Дороти снова замолчала. Жёлтая курица была каким-никаким товарищем и добавляла немного комфорта. Но, несмотря на её присутствие, в этом огромном океане было ужасно одиноко.
Через некоторое время курица взлетела и уселась на верхнюю перекладину клетки.
— Ого, мы не так уж далеко от суши! — объявила курица.
— Где? Где она? — вскричала Дороти, подпрыгнув в величайшем волнении.

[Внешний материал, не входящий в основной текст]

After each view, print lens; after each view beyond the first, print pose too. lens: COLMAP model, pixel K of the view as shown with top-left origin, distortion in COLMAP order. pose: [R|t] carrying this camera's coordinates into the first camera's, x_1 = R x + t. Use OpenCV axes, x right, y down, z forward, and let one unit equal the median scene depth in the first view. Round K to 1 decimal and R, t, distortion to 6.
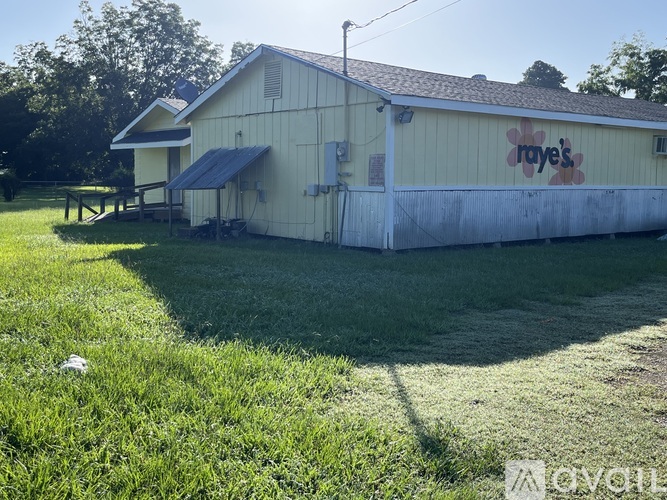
lens RADIAL K [[713.8, 0, 331.6], [0, 713.8, 249.8], [0, 0, 1]] dist [0.000706, 0.000000]
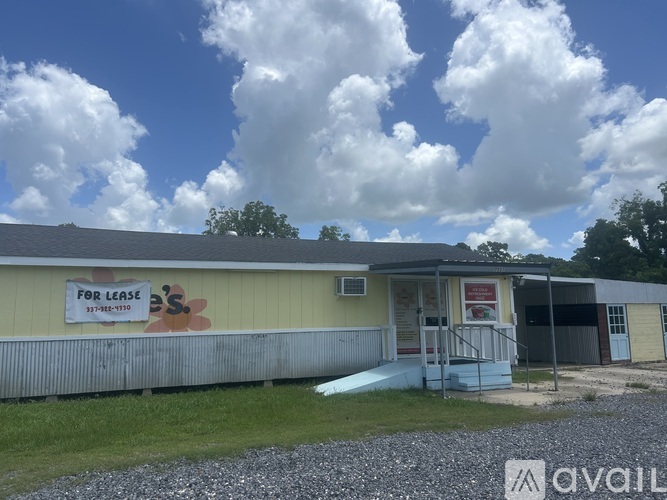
lens RADIAL K [[480.8, 0, 335.0], [0, 480.8, 250.2], [0, 0, 1]] dist [0.021250, -0.012368]
pose [[0.959903, -0.063394, -0.273070, 0.893428], [-0.002627, 0.972018, -0.234892, -0.054640], [0.280320, 0.226191, 0.932876, 0.512185]]
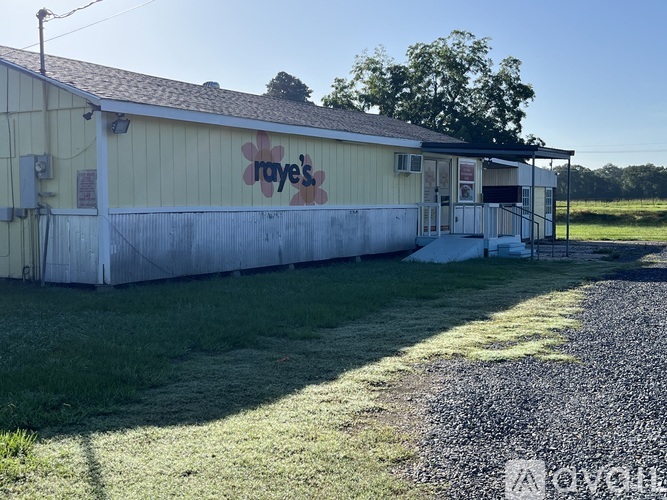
lens RADIAL K [[798.2, 0, 334.8], [0, 798.2, 248.0], [0, 0, 1]] dist [0.028132, 0.000000]
pose [[0.943451, -0.028914, 0.330250, 0.024507], [0.041475, 0.998657, -0.031050, -0.002705], [-0.328908, 0.042992, 0.943383, 0.027823]]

— Недалеко отсюда, — ответила курица, кивнув головой в направлении суши. — Кажется, мы дрейфуем к ней. До полудня мы можем очутиться на земле.

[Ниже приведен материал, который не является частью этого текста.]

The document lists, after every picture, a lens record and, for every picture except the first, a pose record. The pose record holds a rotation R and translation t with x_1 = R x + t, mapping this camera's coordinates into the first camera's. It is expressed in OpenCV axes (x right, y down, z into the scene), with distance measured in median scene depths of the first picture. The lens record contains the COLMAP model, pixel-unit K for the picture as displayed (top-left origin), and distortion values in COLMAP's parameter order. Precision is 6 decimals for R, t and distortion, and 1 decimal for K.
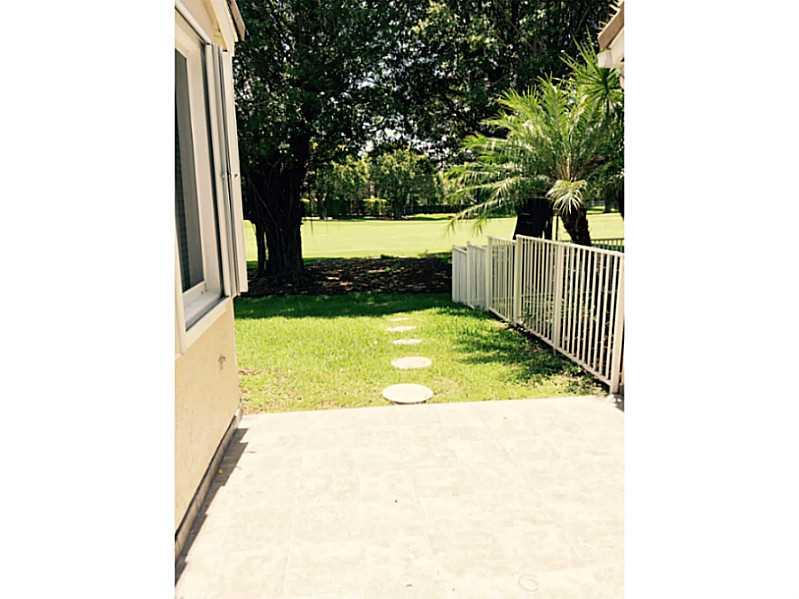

— Я буду счастлива! — сказала Дороти, чуть вздохнув, потому что её ноги и особенно ступни всё ещё оставались мокрыми. Время от времени морская вода продолжала переливаться сквозь щели в прутьях.
— И я, — ответила её подружка. — В мире нет более унылого зрелища, чем мокрая курица.
Земля, к которой они быстро приближались, с каждой минутой становилась всё отчетливее. На взгляд девочки, плывущей в куриной клетке, она была просто прекрасна. Прямо к воде примыкал широкий пляж из белого песка и гравия. Дальше виднелись несколько скалистых холмов, а у их подножия — полоска зелёных деревьев, которая обозначала опушку леса. Но домов или иных признаков человеческой жизни не было видно, что свидетельствовало о пустынности этой неведомой земли.
— Надеюсь, мы найдём здесь что-нибудь поесть, — сказала Дороти, с интересом вглядываясь в приятный пляж, к которому они дрейфовали. — Время завтрака давно миновало.
— Я и сама слегка голодна, — объявила жёлтая курица.
— Почему бы вам не съесть яйцо? — спросила девочка. — Для вас ведь не нужно готовить пищу, как для меня.
— Ты принимаешь меня за каннибала? — негодующе вскричала курица. — Не знаю, что я такого сказала или сделала, чтобы ты оскорбляла меня!
— О, ради бога, простите меня! Поверьте, мисс… мисс… между прочим, могу я узнать ваше имя? — спросила девочка.
— Меня зовут Билл, — несколько резко произнесла жёлтая курица.
— Билл! Постойте, но это мужское имя.
— Какая разница?
— Но ведь курица — женского рода, не так ли?
— Конечно. Но когда я вылупилась из яйца, никто не мог сказать, буду я курицей или петухом. Поэтому малыш на ферме, где я родилась, назвал меня Биллом. И сделал своей любимицей, поскольку я была единственной жёлтой курицей во всем выводке. Когда я подросла, мальчик обнаружил, что я не кукарекаю и не дерусь, как это делают все петухи. Но он и не подумал поменять моё имя. И все живые существа в сарае, как и люди в доме, знали меня как Билла. Так я навсегда осталась Биллом, это и есть моё имя.